The Buford Center for Diversity and Service, located at 1222 N. Cory St., was formed in 2008 to foster a campus environment that acknowledges and respects the value of diversity. It houses the Office of Intercultural Student Services, Office of International Education and Office of Service and Community Engagement (formerly Campus Compact). All of the offices are working together to achieve these goals.
They’ve already reached out to students, too, for input. Eastman said student leaders earlier this month were invited to a session to express their opinions about proposed initiatives and how they think the Buford Center could improve its services.
“The whole idea is to not only offer students support, but to help them step out of those zones and to challenge them. It’s a fine line,” he said.
“They’re very ambitious tasks to undertake,” Eastman admitted. “It will take all of us working together to succeed.”
Eastman, who grew up in the Cincinnati suburb of Lincoln Heights, isn’t actually new to UF. He started as a freshman before transferring, he said.

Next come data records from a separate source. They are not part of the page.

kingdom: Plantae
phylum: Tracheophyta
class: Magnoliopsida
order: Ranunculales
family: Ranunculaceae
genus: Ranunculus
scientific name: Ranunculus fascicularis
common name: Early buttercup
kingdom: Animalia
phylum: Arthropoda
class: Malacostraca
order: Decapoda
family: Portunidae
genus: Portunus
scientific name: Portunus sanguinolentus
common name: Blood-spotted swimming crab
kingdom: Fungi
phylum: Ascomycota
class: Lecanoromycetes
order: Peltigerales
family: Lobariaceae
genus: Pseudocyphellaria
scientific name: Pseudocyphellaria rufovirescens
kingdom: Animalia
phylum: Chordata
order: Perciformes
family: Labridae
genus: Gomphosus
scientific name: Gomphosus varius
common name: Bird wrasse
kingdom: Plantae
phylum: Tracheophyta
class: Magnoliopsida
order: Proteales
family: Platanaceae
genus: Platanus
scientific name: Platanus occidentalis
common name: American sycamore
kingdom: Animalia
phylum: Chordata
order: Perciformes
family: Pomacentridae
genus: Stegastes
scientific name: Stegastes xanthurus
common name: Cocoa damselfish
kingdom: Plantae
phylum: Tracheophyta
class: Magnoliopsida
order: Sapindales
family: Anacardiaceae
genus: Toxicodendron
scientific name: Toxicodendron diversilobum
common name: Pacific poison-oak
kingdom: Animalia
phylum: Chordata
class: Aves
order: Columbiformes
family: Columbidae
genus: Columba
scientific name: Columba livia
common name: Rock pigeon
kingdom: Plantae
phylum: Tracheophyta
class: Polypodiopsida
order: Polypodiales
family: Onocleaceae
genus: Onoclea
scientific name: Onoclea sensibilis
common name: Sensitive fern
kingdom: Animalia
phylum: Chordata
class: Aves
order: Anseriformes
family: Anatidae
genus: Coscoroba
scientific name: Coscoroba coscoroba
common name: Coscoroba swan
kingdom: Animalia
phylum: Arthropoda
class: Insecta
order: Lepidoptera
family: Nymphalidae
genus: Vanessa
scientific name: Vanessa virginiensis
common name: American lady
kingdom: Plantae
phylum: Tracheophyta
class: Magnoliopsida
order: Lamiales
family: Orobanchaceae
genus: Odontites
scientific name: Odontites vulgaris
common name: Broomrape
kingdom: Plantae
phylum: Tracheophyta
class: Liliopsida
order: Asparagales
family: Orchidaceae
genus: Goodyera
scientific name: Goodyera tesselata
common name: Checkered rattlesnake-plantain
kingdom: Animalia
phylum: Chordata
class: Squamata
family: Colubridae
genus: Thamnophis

This is where he realized there are careers that exist which help students navigate through higher education, he said. Also while here, he was president of the Black Student Union, met the woman who would become his wife, and met the men who served as his wedding groomsmen.
The University of Findlay “has definitely shaped and fostered my development,” he said.
Eastman graduated from the College of Mount Saint Joseph in Cincinnati with a Bachelor of Arts degree in liberal studies, and from Miami University in Oxford, Ohio in 2010 with a master’s degree in student affairs and higher education. He is now pursuing a doctorate.
During his time at Miami University as the coordinator of collaborative learning initiatives, and as a learning specialist, he oversaw tutoring, supplemental instruction and the undergraduate associates program; and performed academic interventions. He had also worked there as a first-year advisor to 150 students, as a hall director, and chaired his department’s diversity committee.